Boring Companies That May Excite Your Portfolio

Tuesday, April 18th, 2017

Investing in good quality businesses does not necessarily equate to sexy. While rubber tires and chicken may not woo you from excitement, they could have excited your portfolio to new heights over the past several years. The two companies I am referring to are Tyson Foods and Cooper Tire. These are both companies that have had nice appreciation, and both still look poised to run higher.

 

1.Tyson Foods (TSN)

Tyson produces and sells chicken, beef, and pork through well-known names such as Jimmy Dean, Hillshire Farm, Ball Park, Sara Lee, and a few others. While the business is not as sexy as cloud computing, the stock has performed very well. During the market bottom in 2008, the stock was trading around $6.70. Fast forward to today and the stock is now at $65.23. That is a total return of 874%. Looking to valuation ratios this company appears to still be fairly valued. The current P/E of 12.9 is below the industry average of 25.5; current price/sales of 0.6 is well below the industry average of 1.3; and price/cash flow of 9.1 is also below the industry average of 15.6. The company also has a strong balance sheet as there is a current ratio of 1.6 which shows nice liquidity and debt/equity of 62.5% provides a reasonable debt level.
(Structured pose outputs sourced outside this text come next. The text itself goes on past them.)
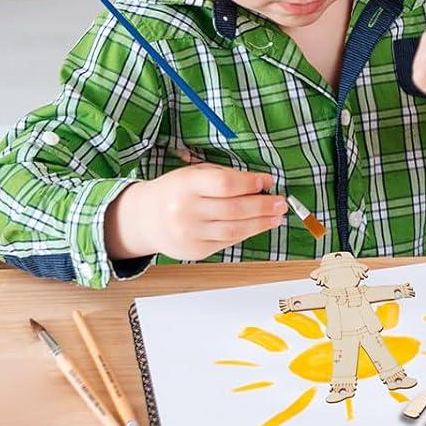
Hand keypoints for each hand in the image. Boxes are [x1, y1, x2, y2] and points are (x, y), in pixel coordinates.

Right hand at [105, 163, 285, 261]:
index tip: (268, 181)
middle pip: (233, 210)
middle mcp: (186, 211)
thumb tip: (262, 184)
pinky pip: (227, 242)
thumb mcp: (195, 174)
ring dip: (261, 223)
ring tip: (277, 217)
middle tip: (281, 202)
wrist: (144, 219)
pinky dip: (246, 234)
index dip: (249, 183)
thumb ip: (225, 177)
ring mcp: (189, 234)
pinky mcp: (195, 251)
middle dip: (263, 206)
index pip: (224, 185)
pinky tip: (258, 226)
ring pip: (234, 230)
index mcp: (186, 185)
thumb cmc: (176, 191)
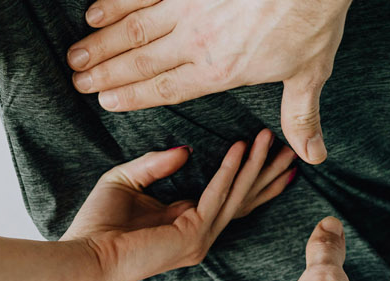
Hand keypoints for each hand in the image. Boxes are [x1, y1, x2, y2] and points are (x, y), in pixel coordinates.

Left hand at [63, 129, 297, 280]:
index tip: (269, 150)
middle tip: (292, 147)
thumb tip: (187, 149)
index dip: (251, 174)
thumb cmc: (97, 223)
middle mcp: (199, 233)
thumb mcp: (127, 180)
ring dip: (255, 165)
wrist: (85, 254)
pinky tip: (240, 148)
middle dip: (268, 172)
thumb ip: (156, 164)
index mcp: (186, 221)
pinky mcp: (192, 236)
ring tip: (270, 138)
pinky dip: (229, 170)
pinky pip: (217, 196)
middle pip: (244, 198)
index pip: (229, 197)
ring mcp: (199, 238)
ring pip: (237, 195)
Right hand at [66, 0, 353, 163]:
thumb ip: (300, 117)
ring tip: (76, 54)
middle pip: (140, 62)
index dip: (133, 97)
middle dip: (105, 74)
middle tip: (78, 81)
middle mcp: (196, 43)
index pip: (167, 89)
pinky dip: (116, 3)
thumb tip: (312, 156)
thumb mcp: (310, 73)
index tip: (106, 102)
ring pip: (134, 30)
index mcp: (220, 71)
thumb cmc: (310, 22)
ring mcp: (188, 8)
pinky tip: (95, 12)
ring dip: (101, 43)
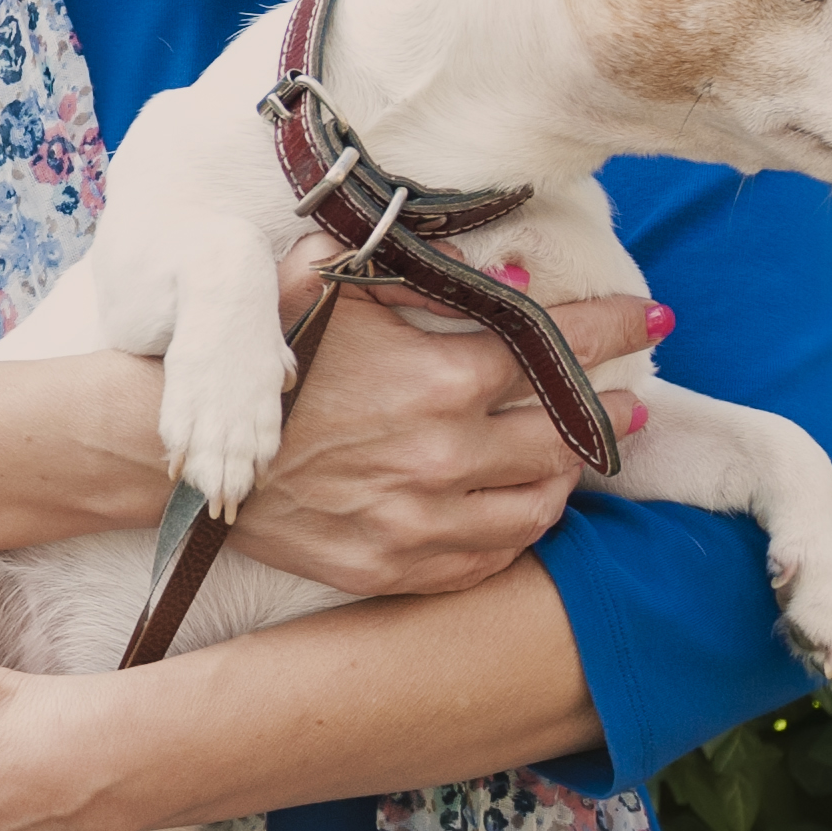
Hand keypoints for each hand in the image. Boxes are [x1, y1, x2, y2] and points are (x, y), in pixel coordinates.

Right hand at [222, 252, 662, 600]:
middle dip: (609, 410)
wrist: (183, 453)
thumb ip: (414, 271)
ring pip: (538, 506)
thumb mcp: (324, 286)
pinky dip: (517, 532)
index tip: (648, 318)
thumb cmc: (257, 360)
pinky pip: (488, 560)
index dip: (611, 328)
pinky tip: (520, 506)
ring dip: (568, 475)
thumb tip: (503, 261)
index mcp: (433, 380)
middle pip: (564, 436)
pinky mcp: (393, 569)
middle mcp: (440, 457)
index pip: (555, 349)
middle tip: (629, 397)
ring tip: (576, 453)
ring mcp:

Looking forward to September 2018, Tyson is estimated to make $5.07 per share. If we apply a forward multiple of 16.5 to the estimated EPS, we arrive at a target sell price of $83.66. This is an estimated return of approximately 28%. Even with the large run up in price, there still appears to be some value in this simple food maker.

2. Cooper Tire and Rubber Company (CTB)

Cooper tire is in the simple business of manufacturing replacement tires for trucks, cars, motorcycles, and racing. Though the company does not have the next hot tech item the stock price has done extremely well over the last several years. Going back to the market bottom in 2008, CTB was trading around $4.00/share. Fast forward to today and the stock price is now $42.90. That’s a total return of 973%. Cooper tire has a great balance sheet with a current ratio of 2.84 and total debt/equity of just 30.28%. Price/Earnings of 9.6 is above the industry average of 7.6 and price/sales of 0.8 is above the industry average of 0.6. While both these valuation ratios are above the industry average, the entire industry seems to be undervalued per these metrics. Price/Cash flow of 6.0 is a positive as it is below the industry average of 6.4. Looking forward to December 2018 the company has estimated EPS of $4.36. If we apply a forward multiple of 16.5 to the estimated EPS, we arrive at a target sell price of $71.94. This is an estimated return of approximately 68%.

While it may be exciting to invest in high flying tech companies, finding excellent quality, boring businesses has provided excellent returns over the past several years.